Zhou Shunbin servait dans une unité du génie. En 1981 il fut envoyé dans le Sud, où les conditions de vie sont terribles.
LES « Trente Glorieuses » qui ont changé la face de la Chine depuis décembre 1978 ne sont pas avares de contradictions ou de paradoxes. Le moindre d'entre eux n'est pas celui qu'a connu Shenzhen, quand des bataillons entiers de l'Armée populaire de libération sont venus défricher le terrain devant les nouveaux capitalistes. Zhou Shunbin était l'un de ces soldats montés au front de la grande bataille économique.
Au lendemain de sa victoire sur la ligne maoïste, Deng Xiaoping avait décidé d'expérimenter ses réformes dans quatre « zones économiques spéciales », qui seront créées en 1980. Idéalement située face à l'insolente Hongkong rendue prospère par le génie britannique, Shenzhen est du nombre. Mais à l'époque, la région n'était qu'une cascade de villages de pêcheurs hébergeant au mieux 30 000 habitants. Aujourd'hui, elle en compte 20 millions. « Je suis arrivé en mars 1981, se souvient Zhou Shunbin, à l'époque, j'avais 28 ans et déjà onze ans d'armée.
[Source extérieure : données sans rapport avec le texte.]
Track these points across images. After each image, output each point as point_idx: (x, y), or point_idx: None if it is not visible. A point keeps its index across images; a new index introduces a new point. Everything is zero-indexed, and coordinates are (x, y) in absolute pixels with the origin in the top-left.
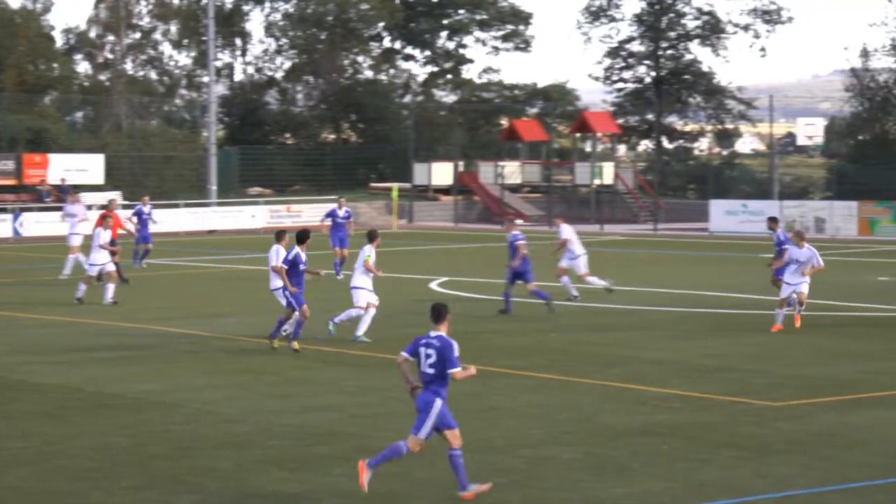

Je servais dans une unité du génie, basée dans la province de Liaoning, dans le Nord-Est, et tout mon bataillon a été envoyé dans le Sud. »
Au milieu des rats et des serpents
L'ancien soldat se souvient des termes de la mission, « soutenir l'édification de la zone spéciale ». Quand il est arrivé, il n'y avait pas un seul bâtiment en dur dans le district de Bao An où trône aujourd'hui l'aéroport international. « La seule rue était un cloaque, avec un égout à ciel ouvert. Nous avons dû enlever les cadavres d'animaux du fossé et le recouvrir. Puis niveler et bétonner la rue pour que les premiers hommes d'affaires de Hongkong et de Macau ne pataugent pas dans la boue. » À l'époque, 10 000 soldats sont à l'oeuvre et ils seront plus de 20 000 en 1983. « Les conditions étaient terribles, nous vivions dans des huttes où pullulaient rats et serpents. Il faisait très chaud et les moustiques ont fait beaucoup de malades. »
Tout va très vite. Deng tirera d'ailleurs une expression du phénomène, la « vitesse Shenzhen ». « Le premier bâtiment que nous avons construit, c'est le »Magasin de l'amitié*, face à la gare, qui est ensuite devenu un duty free, raconte Zhou, et c'est l'armée qui a construit le premier gratte-ciel. »
La mémoire visuelle de la mue du Sud
En 1983, le gouvernement local demande que les soldats démobilisés aient l'autorisation de s'installer sur place. Leur savoir-faire de bâtisseurs sera précieux. La municipalité crée un groupe de construction et chaque bataillon en devient une sorte de succursale. Efficace, en ces temps où l'on ne sait plus où donner de la truelle. Zhou, lui, était journaliste et photographe militaire. Il rejoint donc les rangs de la nouvelle télévision de Shenzhen où il fera toute sa carrière.
Aujourd'hui, Zhou ne regrette pas son Sichuan natal, « tout près d'ailleurs du lieu de naissance de Deng ». Peut-être de ne pas s'être lancé dans les affaires. Mais il est fier d'être la mémoire visuelle de la mue du Sud chinois, avec l'une des plus belles collections de photographies relatant cette folle époque des temps pionniers.